• **PROVIDED DATA**:
----------
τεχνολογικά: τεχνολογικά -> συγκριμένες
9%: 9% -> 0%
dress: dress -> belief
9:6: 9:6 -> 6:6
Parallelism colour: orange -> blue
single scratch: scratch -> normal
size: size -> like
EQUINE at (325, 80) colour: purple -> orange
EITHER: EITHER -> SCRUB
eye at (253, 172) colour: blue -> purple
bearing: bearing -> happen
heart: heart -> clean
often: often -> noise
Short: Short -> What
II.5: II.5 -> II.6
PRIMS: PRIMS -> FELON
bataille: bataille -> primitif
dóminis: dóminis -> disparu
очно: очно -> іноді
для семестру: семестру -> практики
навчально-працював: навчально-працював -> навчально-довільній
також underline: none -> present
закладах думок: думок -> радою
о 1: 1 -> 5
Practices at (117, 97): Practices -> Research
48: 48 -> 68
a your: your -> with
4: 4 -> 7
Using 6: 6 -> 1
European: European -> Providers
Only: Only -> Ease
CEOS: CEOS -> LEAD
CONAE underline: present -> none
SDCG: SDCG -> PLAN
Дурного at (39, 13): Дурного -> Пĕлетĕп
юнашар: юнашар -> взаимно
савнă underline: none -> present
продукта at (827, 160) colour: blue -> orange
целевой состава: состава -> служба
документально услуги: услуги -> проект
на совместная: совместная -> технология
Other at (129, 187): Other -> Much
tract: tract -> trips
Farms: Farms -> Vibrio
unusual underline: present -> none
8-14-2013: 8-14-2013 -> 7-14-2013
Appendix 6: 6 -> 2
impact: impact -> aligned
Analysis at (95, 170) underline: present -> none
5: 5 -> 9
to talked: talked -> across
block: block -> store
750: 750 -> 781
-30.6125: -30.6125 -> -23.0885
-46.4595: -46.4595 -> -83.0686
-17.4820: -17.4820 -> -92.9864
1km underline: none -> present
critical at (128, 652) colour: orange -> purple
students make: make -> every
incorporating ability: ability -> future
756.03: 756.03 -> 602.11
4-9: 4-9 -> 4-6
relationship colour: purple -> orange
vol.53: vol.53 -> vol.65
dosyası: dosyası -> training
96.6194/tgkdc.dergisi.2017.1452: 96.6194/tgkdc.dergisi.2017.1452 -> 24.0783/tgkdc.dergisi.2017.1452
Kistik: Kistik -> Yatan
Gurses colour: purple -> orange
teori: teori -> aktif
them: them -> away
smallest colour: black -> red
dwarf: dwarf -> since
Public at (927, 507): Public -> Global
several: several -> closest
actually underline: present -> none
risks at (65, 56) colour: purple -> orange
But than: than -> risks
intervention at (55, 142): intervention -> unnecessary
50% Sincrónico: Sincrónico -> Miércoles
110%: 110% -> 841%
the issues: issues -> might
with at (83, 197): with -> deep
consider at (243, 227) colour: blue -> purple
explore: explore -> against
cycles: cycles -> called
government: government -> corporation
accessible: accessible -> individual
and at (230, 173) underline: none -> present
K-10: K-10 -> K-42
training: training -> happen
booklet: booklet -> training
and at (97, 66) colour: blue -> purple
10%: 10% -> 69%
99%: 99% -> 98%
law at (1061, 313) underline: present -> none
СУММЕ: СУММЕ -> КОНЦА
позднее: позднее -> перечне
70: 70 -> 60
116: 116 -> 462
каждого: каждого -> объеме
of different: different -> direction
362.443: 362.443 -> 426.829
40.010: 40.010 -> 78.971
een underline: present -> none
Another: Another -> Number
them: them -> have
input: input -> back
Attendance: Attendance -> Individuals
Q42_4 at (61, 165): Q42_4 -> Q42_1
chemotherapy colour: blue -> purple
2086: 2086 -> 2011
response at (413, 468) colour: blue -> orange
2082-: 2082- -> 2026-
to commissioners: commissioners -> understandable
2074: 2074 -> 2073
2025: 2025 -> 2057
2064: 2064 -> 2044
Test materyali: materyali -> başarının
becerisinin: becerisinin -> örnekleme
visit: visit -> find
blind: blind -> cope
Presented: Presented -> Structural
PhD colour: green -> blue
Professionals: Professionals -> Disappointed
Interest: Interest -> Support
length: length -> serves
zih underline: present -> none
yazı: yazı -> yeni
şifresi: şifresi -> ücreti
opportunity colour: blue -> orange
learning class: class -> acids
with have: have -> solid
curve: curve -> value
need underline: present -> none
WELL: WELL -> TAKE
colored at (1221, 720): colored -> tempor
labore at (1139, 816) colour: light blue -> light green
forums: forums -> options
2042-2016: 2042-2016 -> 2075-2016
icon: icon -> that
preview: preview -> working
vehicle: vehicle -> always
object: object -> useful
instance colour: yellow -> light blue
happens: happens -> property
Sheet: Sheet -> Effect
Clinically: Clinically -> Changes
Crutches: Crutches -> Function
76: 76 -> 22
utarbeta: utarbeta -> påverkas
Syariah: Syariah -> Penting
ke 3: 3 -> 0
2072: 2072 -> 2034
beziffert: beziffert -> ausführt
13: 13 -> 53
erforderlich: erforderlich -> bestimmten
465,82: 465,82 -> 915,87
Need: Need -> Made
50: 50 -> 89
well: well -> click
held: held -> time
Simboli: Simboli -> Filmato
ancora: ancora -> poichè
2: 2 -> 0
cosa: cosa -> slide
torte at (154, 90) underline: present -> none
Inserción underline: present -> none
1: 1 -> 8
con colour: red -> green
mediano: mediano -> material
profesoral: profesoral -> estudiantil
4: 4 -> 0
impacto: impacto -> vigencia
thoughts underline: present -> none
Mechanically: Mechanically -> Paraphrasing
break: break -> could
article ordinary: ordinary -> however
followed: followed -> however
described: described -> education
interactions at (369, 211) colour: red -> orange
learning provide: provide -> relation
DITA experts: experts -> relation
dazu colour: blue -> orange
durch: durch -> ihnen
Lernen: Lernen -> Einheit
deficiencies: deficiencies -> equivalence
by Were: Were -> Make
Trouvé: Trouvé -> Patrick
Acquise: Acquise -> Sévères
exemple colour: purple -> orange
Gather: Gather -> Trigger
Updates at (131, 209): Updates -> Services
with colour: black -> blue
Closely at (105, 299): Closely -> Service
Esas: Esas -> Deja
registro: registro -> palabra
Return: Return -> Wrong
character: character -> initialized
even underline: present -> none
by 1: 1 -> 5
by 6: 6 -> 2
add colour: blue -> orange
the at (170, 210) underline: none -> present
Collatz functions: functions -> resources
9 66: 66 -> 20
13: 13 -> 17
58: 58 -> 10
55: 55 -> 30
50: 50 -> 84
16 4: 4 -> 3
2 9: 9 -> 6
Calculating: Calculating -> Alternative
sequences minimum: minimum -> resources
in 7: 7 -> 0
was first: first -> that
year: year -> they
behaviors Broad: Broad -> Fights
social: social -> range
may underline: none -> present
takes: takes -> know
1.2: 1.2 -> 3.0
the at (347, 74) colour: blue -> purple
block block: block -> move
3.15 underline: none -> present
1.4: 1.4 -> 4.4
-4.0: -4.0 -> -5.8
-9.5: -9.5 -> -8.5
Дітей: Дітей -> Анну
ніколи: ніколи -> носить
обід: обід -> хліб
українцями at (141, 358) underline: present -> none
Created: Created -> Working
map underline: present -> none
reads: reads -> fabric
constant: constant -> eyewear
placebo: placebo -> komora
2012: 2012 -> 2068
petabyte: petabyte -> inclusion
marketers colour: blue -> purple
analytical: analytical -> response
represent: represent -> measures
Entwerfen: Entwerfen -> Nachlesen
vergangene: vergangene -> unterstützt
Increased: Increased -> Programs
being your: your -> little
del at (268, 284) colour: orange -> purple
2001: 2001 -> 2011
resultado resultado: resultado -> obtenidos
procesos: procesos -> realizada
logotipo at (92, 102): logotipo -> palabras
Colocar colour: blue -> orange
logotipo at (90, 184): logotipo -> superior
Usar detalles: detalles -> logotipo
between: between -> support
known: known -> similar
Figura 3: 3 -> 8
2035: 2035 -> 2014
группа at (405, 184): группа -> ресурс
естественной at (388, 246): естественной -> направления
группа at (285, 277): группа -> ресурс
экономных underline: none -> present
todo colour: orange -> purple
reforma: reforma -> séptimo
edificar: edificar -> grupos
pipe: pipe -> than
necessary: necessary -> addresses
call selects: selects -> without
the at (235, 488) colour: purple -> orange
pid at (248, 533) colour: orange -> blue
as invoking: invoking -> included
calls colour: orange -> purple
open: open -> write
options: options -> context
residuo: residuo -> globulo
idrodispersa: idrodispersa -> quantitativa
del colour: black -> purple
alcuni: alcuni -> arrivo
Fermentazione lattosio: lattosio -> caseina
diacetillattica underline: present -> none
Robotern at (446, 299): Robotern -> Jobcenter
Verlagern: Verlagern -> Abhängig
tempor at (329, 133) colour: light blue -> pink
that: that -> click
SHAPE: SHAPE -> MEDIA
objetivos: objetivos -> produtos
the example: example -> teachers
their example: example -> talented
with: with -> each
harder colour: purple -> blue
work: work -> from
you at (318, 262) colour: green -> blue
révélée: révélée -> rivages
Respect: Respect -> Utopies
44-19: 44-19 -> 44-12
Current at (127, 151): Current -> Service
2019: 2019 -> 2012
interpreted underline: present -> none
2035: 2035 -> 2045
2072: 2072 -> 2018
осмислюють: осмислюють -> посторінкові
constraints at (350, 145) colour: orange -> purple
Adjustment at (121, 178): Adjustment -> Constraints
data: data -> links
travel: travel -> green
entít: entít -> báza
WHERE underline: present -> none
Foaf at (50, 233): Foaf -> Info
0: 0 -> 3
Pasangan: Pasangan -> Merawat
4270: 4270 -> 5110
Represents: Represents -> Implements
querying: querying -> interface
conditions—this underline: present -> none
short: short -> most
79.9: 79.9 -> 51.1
----------
• **REQUIRED WORK**:
Count the lines above that contain the word "группа", with case counting, and give only the number.

• **SOLUTION**:
2